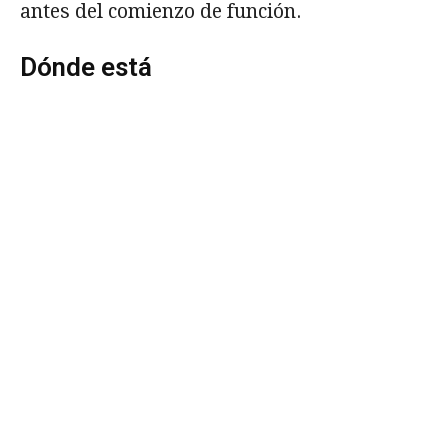
antes del comienzo de función.
Dónde está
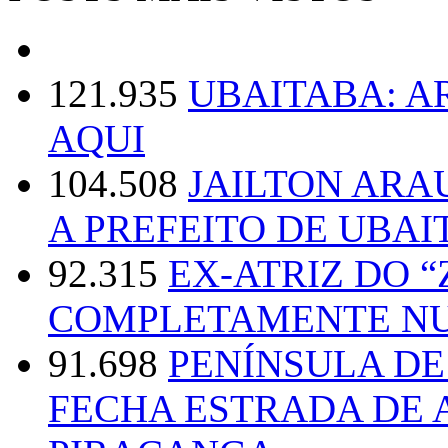
121.935
UBAITABA: 
AQUI
104.508
JAILTON ARA
A PREFEITO DE UBAI
92.315
EX-ATRIZ DO 
COMPLETAMENTE NU
91.698
PENÍNSULA D
FECHA ESTRADA DE 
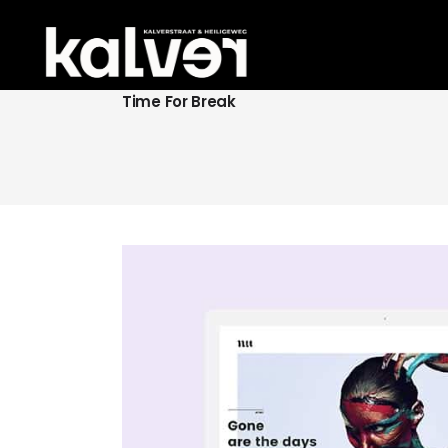
Time For Break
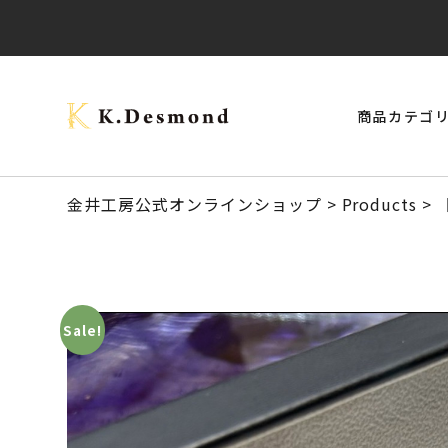
商品カテゴ
> モナーク・キャップタイプ
> ご結婚記念に 夫婦ペン・万年筆
ブラックウォールナット
クラロウォールナット
> スタビライズドウッドボールペン
> 24KGpラグジュアリー木軸ペン
オーストラリアジャラ
金井工房公式オンラインショップ
>
Products
>
Sale!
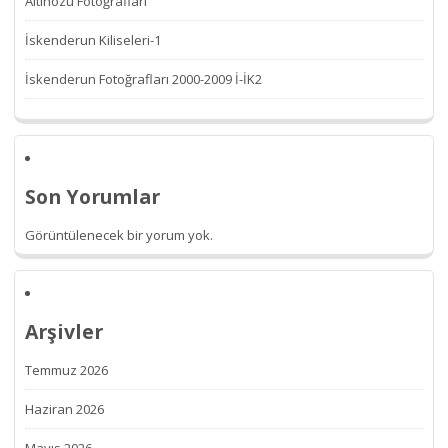
Altınözü Fotoğrafları
İskenderun Kiliseleri-1
İskenderun Fotoğrafları 2000-2009 İ-İK2
Son Yorumlar
Görüntülenecek bir yorum yok.
Arşivler
Temmuz 2026
Haziran 2026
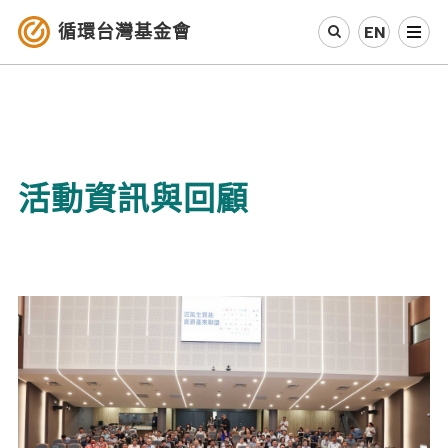
循環台灣基金會
EN
認識循環經濟
產業與案例
活動資訊與回顧
循環社會
參與我們
其他資源
最新消息
關於我們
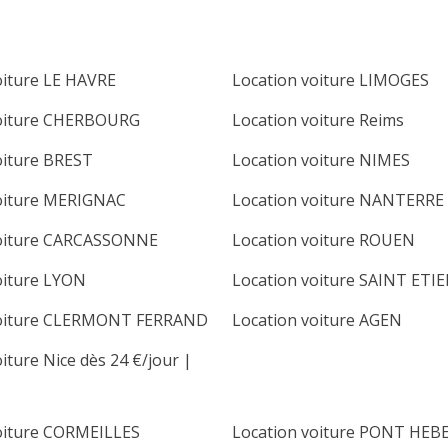
oiture LE HAVRE
Location voiture LIMOGES
voiture CHERBOURG
Location voiture Reims
oiture BREST
Location voiture NIMES
oiture MERIGNAC
Location voiture NANTERRE
voiture CARCASSONNE
Location voiture ROUEN
oiture LYON
Location voiture SAINT ETI
voiture CLERMONT FERRAND
Location voiture AGEN
iture Nice dès 24 €/jour |
oiture CORMEILLES
Location voiture PONT HEB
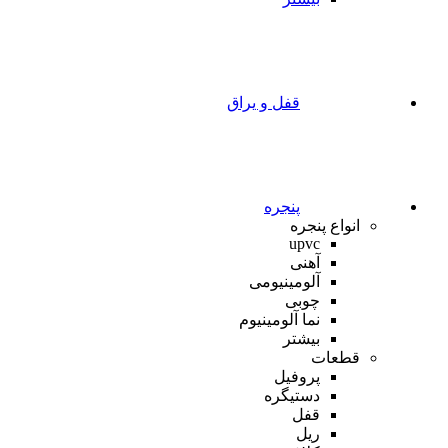
قفل و یراق
پنجره
انواع پنجره
upvc
آهنی
آلومینیومی
چوبی
نما آلومینیوم
بیشتر
قطعات
پروفیل
دستیگره
قفل
ریل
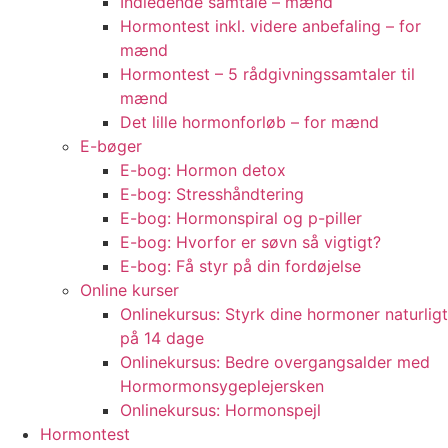
Indledende samtale – mænd
Hormontest inkl. videre anbefaling – for
mænd
Hormontest – 5 rådgivningssamtaler til
mænd
Det lille hormonforløb – for mænd
E-bøger
E-bog: Hormon detox
E-bog: Stresshåndtering
E-bog: Hormonspiral og p-piller
E-bog: Hvorfor er søvn så vigtigt?
E-bog: Få styr på din fordøjelse
Online kurser
Onlinekursus: Styrk dine hormoner naturligt
på 14 dage
Onlinekursus: Bedre overgangsalder med
Hormormonsygeplejersken
Onlinekursus: Hormonspejl
Hormontest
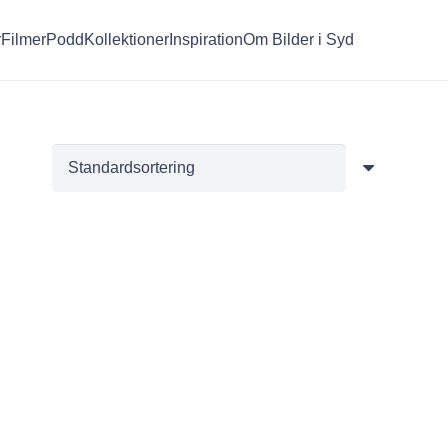
r
Filmer
Podd
Kollektioner
Inspiration
Om Bilder i Syd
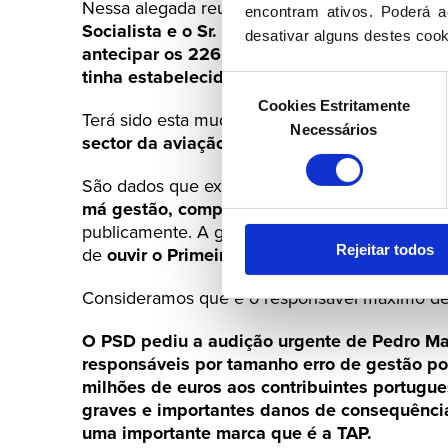
Nessa alegada reunião entre António Costa, 
encontram ativos. Poderá ac
Socialista e o Sr. Primeiro-ministro
terão perm
desativar alguns destes cook
antecipar os 226 milhões de euros antes d
tinha estabelecido.
Seleção
Cookies Estritamente
de
Terá sido esta mudança que permitiu que
Davi
Necessários
consentimento
sector da aviação civil que lucrou mais de 
São dados que exigem
confirmação e justific
má gestão, compadrio, ligeireza e abuso de
publicamente. A gravidade dos factos reforça
Rejeitar todos
de
ouvir o Primeiro-ministro num tema da ma
Consideramos que é o responsável máximo de 
O PSD pediu a audição urgente de Pedro Ma
responsáveis por tamanho erro de gestão por
milhões de euros aos contribuintes portugu
graves e importantes danos de consequênci
uma importante marca que é a TAP.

> [What the task requires]:
Copy every line of text in the data above without any changes, and leave the pictures out.

> [Response to the exercise]:
antes del comienzo de función.
Dónde está
121.935
UBAITABA: 
AQUI
104.508
JAILTON ARA
A PREFEITO DE UBAI
92.315
EX-ATRIZ DO 
COMPLETAMENTE NU
91.698
PENÍNSULA D
FECHA ESTRADA DE 
Time For Break
商品カテゴ
> モナーク・キャップタイプ
> ご結婚記念に 夫婦ペン・万年筆
ブラックウォールナット
クラロウォールナット
> スタビライズドウッドボールペン
> 24KGpラグジュアリー木軸ペン
オーストラリアジャラ
金井工房公式オンラインショップ
>
Products
>
Sale!
Altınözü Fotoğrafları
İskenderun Kiliseleri-1
İskenderun Fotoğrafları 2000-2009 İ-İK2
Son Yorumlar
Görüntülenecek bir yorum yok.
Arşivler
Temmuz 2026
Haziran 2026
循環台灣基金會
EN
認識循環經濟
產業與案例
活動資訊與回顧
循環社會
參與我們
其他資源
最新消息
關於我們
oiture LE HAVRE
Location voiture LIMOGES
voiture CHERBOURG
Location voiture Reims
oiture BREST
Location voiture NIMES
oiture MERIGNAC
Location voiture NANTERRE
voiture CARCASSONNE
Location voiture ROUEN
oiture LYON
Location voiture SAINT ETI
voiture CLERMONT FERRAND
Location voiture AGEN
iture Nice dès 24 €/jour |
oiture CORMEILLES
Location voiture PONT HEB
قفل و یراق
پنجره
انواع پنجره
upvc
آهنی
آلومینیومی
چوبی
نما آلومینیوم
بیشتر
قطعات
پروفیل
دستیگره
قفل
ریل
Indledende samtale – mænd
Hormontest inkl. videre anbefaling – for
mænd
Hormontest – 5 rådgivningssamtaler til
mænd
Det lille hormonforløb – for mænd
E-bøger
E-bog: Hormon detox
E-bog: Stresshåndtering
E-bog: Hormonspiral og p-piller
E-bog: Hvorfor er søvn så vigtigt?
E-bog: Få styr på din fordøjelse
Online kurser
Onlinekursus: Styrk dine hormoner naturligt
på 14 dage
Onlinekursus: Bedre overgangsalder med
Hormormonsygeplejersken
Onlinekursus: Hormonspejl
Hormontest
r
Filmer
Podd
Kollektioner
Inspiration
Om Bilder i Syd
Nessa alegada reunião entre António Costa, 
encontram ativos. Poderá ac
Socialista e o Sr. Primeiro-ministro
terão perm
desativar alguns destes cook
antecipar os 226 milhões de euros antes d
tinha estabelecido.
Seleção
Cookies Estritamente
de
Terá sido esta mudança que permitiu que
Davi
Necessários
consentimento
sector da aviação civil que lucrou mais de 
São dados que exigem
confirmação e justific
má gestão, compadrio, ligeireza e abuso de
publicamente. A gravidade dos factos reforça
Rejeitar todos
de
ouvir o Primeiro-ministro num tema da ma
Consideramos que é o responsável máximo de 
O PSD pediu a audição urgente de Pedro Ma
responsáveis por tamanho erro de gestão por
milhões de euros aos contribuintes portugu
graves e importantes danos de consequênci
uma importante marca que é a TAP.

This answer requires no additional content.